The current study shows that children who live in close proximity to pets were more susceptible to infection (OR=1.31, 95% CI: 1.15-1.60, p-value = 0.001). This may be since pets (dogs and cats) can serve as possible reservoirs for in-contact humans, especially those who handle shelter-resident and client-owned animals (Mohammadpour et al., 2020). Deworming of house hold pets is therefore recommended to help to reduce the prevalence of intestinal parasitic infections (Forson et al., 2017). This is in line with a study in urban areas of southern Algeria that found that the prevalence of intestinal parasites,  particulary Giardia intestinalis was associated with pet ownership (Sebaa et al., 2021). Entamoeba histolytica/dispar was positively associated with the presence of cockroaches (OR = 1.41, 95% CI:1.30-1.53, p-value < 0.001). Indeed, because of the way they live in sewers and toilets, these insects are likely to host eggs and oocysts of intestinal parasites contained in the faeces of humans or animals. This was confirmed in a study carried out in Ethiopia which found that cockroaches serve as carriers of human intestinal parasites (Kinfu and Erko, 2008). The fact that boys were more likely to be infected with Blastocystis hominis and Endolimax nana than girls could be explained by some of the games they play, such as playing in run-off water where they can be infected with parasite eggs and cysts.

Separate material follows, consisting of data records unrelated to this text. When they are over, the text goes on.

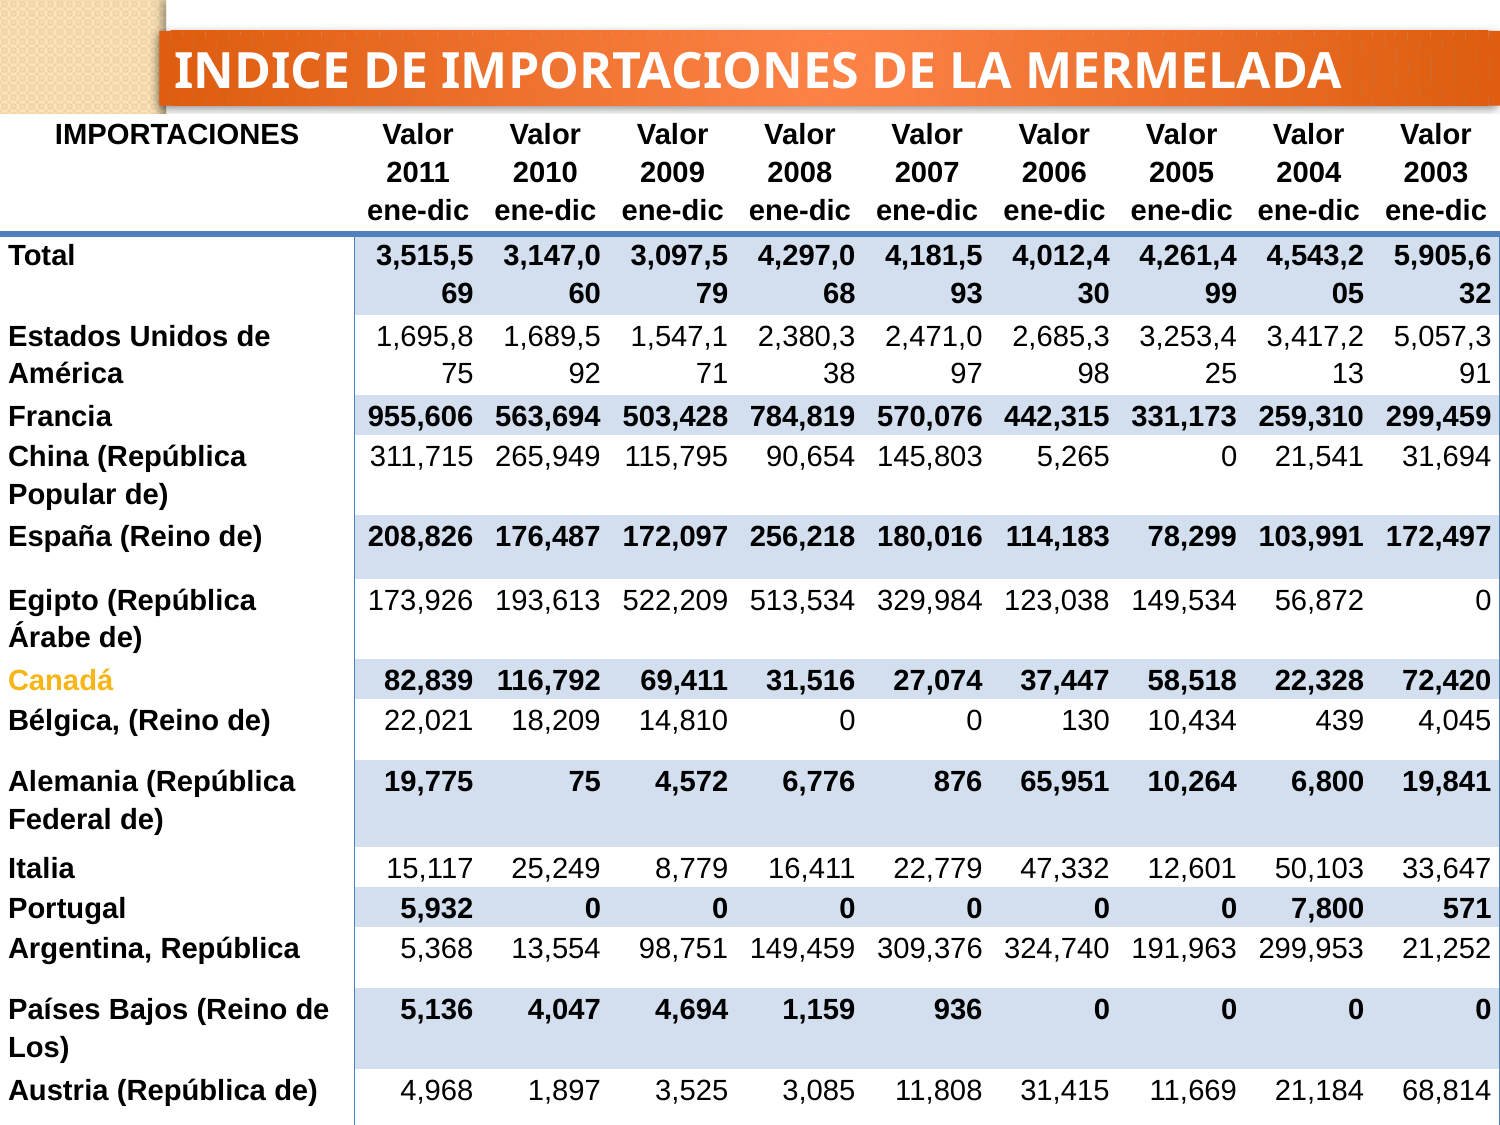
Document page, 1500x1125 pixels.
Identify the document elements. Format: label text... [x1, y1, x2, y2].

table_cell 5,136 [355, 988, 482, 1069]
table_cell 10,434 [1118, 699, 1245, 760]
table_cell 19,775 [355, 760, 482, 847]
table_cell 33,647 [1372, 847, 1499, 887]
table_cell Egipto (República Árabe de) [0, 579, 354, 659]
table_cell Francia [0, 395, 354, 435]
table_cell Total [0, 237, 354, 315]
table_cell 0 [991, 988, 1118, 1069]
table_cell 4,543,205 [1245, 237, 1372, 315]
table_cell 4,047 [482, 988, 609, 1069]
table_cell Italia [0, 847, 354, 887]
table_cell 6,776 [736, 760, 864, 847]
table_cell 299,953 [1245, 927, 1372, 988]
table_cell 4,045 [1372, 699, 1499, 760]
table_cell 0 [1245, 988, 1372, 1069]
table_header Valor 2008 ene-dic [736, 114, 864, 231]
table_cell 0 [736, 887, 864, 927]
table_cell 21,541 [1245, 435, 1372, 515]
table_cell 5,905,632 [1372, 237, 1499, 315]
table_cell 955,606 [355, 395, 482, 435]
table_cell 0 [864, 699, 991, 760]
text_box INDICE DE IMPORTACIONES DE LA MERMELADA [159, 30, 1500, 106]
table_cell 149,459 [736, 927, 864, 988]
table_cell 513,534 [736, 579, 864, 659]
table_cell 4,297,068 [736, 237, 864, 315]
table_cell Estados Unidos de América [0, 315, 354, 395]
table_cell 13,554 [482, 927, 609, 988]
table_cell 324,740 [991, 927, 1118, 988]
table_cell 172,497 [1372, 515, 1499, 579]
table_cell 208,826 [355, 515, 482, 579]
table_cell 5,057,391 [1372, 315, 1499, 395]
table_cell 563,694 [482, 395, 609, 435]
table_cell 130 [991, 699, 1118, 760]
table_cell 3,417,213 [1245, 315, 1372, 395]
table_cell 0 [736, 699, 864, 760]
table_cell 309,376 [864, 927, 991, 988]
table_cell 1,897 [482, 1069, 609, 1125]
table_cell 442,315 [991, 395, 1118, 435]
table_cell Portugal [0, 887, 354, 927]
table_cell 3,097,579 [609, 237, 736, 315]
table_cell 72,420 [1372, 659, 1499, 699]
table_header Valor 2007 ene-dic [864, 114, 991, 231]
table_header IMPORTACIONES [0, 114, 354, 231]
table_cell 149,534 [1118, 579, 1245, 659]
table_cell 0 [1118, 435, 1245, 515]
table_cell 0 [482, 887, 609, 927]
table_cell 78,299 [1118, 515, 1245, 579]
table_cell 68,814 [1372, 1069, 1499, 1125]
table_cell 299,459 [1372, 395, 1499, 435]
table_cell 6,800 [1245, 760, 1372, 847]
table_cell 522,209 [609, 579, 736, 659]
table_cell 1,689,592 [482, 315, 609, 395]
table_cell Canadá [0, 659, 354, 699]
table_cell 4,694 [609, 988, 736, 1069]
table_cell 0 [991, 887, 1118, 927]
table_cell 98,751 [609, 927, 736, 988]
table_cell 22,021 [355, 699, 482, 760]
table_cell 570,076 [864, 395, 991, 435]
table_cell 56,872 [1245, 579, 1372, 659]
table_cell 8,779 [609, 847, 736, 887]
table_cell 329,984 [864, 579, 991, 659]
table_cell 193,613 [482, 579, 609, 659]
table_cell 4,572 [609, 760, 736, 847]
table_cell Austria (República de) [0, 1069, 354, 1125]
table_cell 31,694 [1372, 435, 1499, 515]
table_cell 1,159 [736, 988, 864, 1069]
table_cell 173,926 [355, 579, 482, 659]
table_cell 18,209 [482, 699, 609, 760]
table_header Valor 2003 ene-dic [1372, 114, 1500, 231]
table_cell 116,792 [482, 659, 609, 699]
table_cell 4,181,593 [864, 237, 991, 315]
table_cell 259,310 [1245, 395, 1372, 435]
table_cell 176,487 [482, 515, 609, 579]
table_cell Bélgica, (Reino de) [0, 699, 354, 760]
table_cell 10,264 [1118, 760, 1245, 847]
table_cell 3,147,060 [482, 237, 609, 315]
table_cell 0 [609, 887, 736, 927]
table_cell 22,779 [864, 847, 991, 887]
table_cell 0 [864, 887, 991, 927]
table_cell 103,991 [1245, 515, 1372, 579]
table_cell 25,249 [482, 847, 609, 887]
table_cell España (Reino de) [0, 515, 354, 579]
table_header Valor 2009 ene-dic [609, 114, 736, 231]
table_cell 256,218 [736, 515, 864, 579]
table_cell 2,685,398 [991, 315, 1118, 395]
table_cell 2,380,338 [736, 315, 864, 395]
table_cell 145,803 [864, 435, 991, 515]
table_cell 123,038 [991, 579, 1118, 659]
table_cell 0 [1372, 988, 1499, 1069]
table_cell Argentina, República [0, 927, 354, 988]
table_cell 5,932 [355, 887, 482, 927]
table_cell 571 [1372, 887, 1499, 927]
table_header Valor 2005 ene-dic [1118, 114, 1245, 231]
table_cell 172,097 [609, 515, 736, 579]
table_cell 114,183 [991, 515, 1118, 579]
table_cell 69,411 [609, 659, 736, 699]
table_cell China (República Popular de) [0, 435, 354, 515]
table_cell 784,819 [736, 395, 864, 435]
table_cell 503,428 [609, 395, 736, 435]
table_cell 19,841 [1372, 760, 1499, 847]
table_cell 7,800 [1245, 887, 1372, 927]
table_cell 3,085 [736, 1069, 864, 1125]
text_box [51, 53, 638, 72]
table_cell 1,695,875 [355, 315, 482, 395]
table_cell 3,515,569 [355, 237, 482, 315]
text_box [51, 10, 638, 53]
table_cell 16,411 [736, 847, 864, 887]
table_cell 876 [864, 760, 991, 847]
table_cell 4,012,430 [991, 237, 1118, 315]
table_cell 311,715 [355, 435, 482, 515]
table_header Valor 2004 ene-dic [1245, 114, 1372, 231]
table_cell 3,253,425 [1118, 315, 1245, 395]
table_cell 58,518 [1118, 659, 1245, 699]
table_cell 22,328 [1245, 659, 1372, 699]
table_cell 50,103 [1245, 847, 1372, 887]
table_cell 0 [1118, 887, 1245, 927]
table_cell 180,016 [864, 515, 991, 579]
table_cell 191,963 [1118, 927, 1245, 988]
table_cell 5,368 [355, 927, 482, 988]
table_cell 5,265 [991, 435, 1118, 515]
table_header Valor 2010 ene-dic [482, 114, 609, 231]
table_cell 14,810 [609, 699, 736, 760]
table_cell 439 [1245, 699, 1372, 760]
table_cell 31,415 [991, 1069, 1118, 1125]
table_cell 15,117 [355, 847, 482, 887]
table_cell 936 [864, 988, 991, 1069]
table_cell Países Bajos (Reino de Los) [0, 988, 354, 1069]
table_cell 4,261,499 [1118, 237, 1245, 315]
table_cell 12,601 [1118, 847, 1245, 887]
table_cell 27,074 [864, 659, 991, 699]
table_cell 90,654 [736, 435, 864, 515]
table_cell 331,173 [1118, 395, 1245, 435]
table_cell 21,252 [1372, 927, 1499, 988]
table_cell 2,471,097 [864, 315, 991, 395]
table_cell 37,447 [991, 659, 1118, 699]
table_cell 115,795 [609, 435, 736, 515]
table_cell Alemania (República Federal de) [0, 760, 354, 847]
table_cell 4,968 [355, 1069, 482, 1125]
table_header Valor 2006 ene-dic [991, 114, 1118, 231]
table_cell 0 [1372, 579, 1499, 659]
table_cell 0 [1118, 988, 1245, 1069]
table_cell 21,184 [1245, 1069, 1372, 1125]
table_cell 47,332 [991, 847, 1118, 887]
table_cell 31,516 [736, 659, 864, 699]
table_cell 75 [482, 760, 609, 847]
table_cell 82,839 [355, 659, 482, 699]
table_header Valor 2011 ene-dic [354, 114, 482, 231]
table_cell 3,525 [609, 1069, 736, 1125]
table_cell 265,949 [482, 435, 609, 515]
table_cell 65,951 [991, 760, 1118, 847]
table_cell 1,547,171 [609, 315, 736, 395]
table_cell 11,808 [864, 1069, 991, 1125]
table_cell 11,669 [1118, 1069, 1245, 1125]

The current study has some limitations. Firstly, the relatively small number of schools participating in the study due to the refusal of some of the Habitat-Sogefia schools to participate and the single stool sample examined might influence the observed prevalence of parasitic infections. Additionally, data could not be compared between the two neighbourhoods Kennedy-Clouetcha and Habitat-Sogefia because of the difference in the number of schools (5 vs 2). Secondly, the diagnosis of intestinal parasites was based on Kato-Katz and formalin concentration, which are less sensitive.  To increase the sensitivity and to have a more precise understanding of the diversity  of  pathogenic  organisms, multiple stool samples and a suite of highly sensitive diagnostic approaches such as polymerase chain reaction (PCR) or a metagenomics approach should be considered (Becker et al., 2013; Schneeberger et al., 2016).

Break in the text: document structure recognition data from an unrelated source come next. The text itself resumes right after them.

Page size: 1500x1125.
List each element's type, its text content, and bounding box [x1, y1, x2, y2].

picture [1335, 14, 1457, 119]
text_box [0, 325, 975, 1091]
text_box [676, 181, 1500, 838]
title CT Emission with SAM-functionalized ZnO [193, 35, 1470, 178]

Our study confirms the presence of intestinal parasitic infections among schoolchildren in urban setting of Abobo (Abidjan) in Côte d’Ivoire, with a prevalence of 6.9% for helminth and 69.7% for protozoan infections. With similarly high prevalences in Sogefiha (69%) and Kennedy-Clouetcha (72%), those parasites presented no differences between age groups. In hope of effectively controling intestinal parasitic infections in schools in Côte d’Ivoire, regular mass deworming must be continuous and combined with health education and sanitation. 

The authors have not declared any conflict of interest.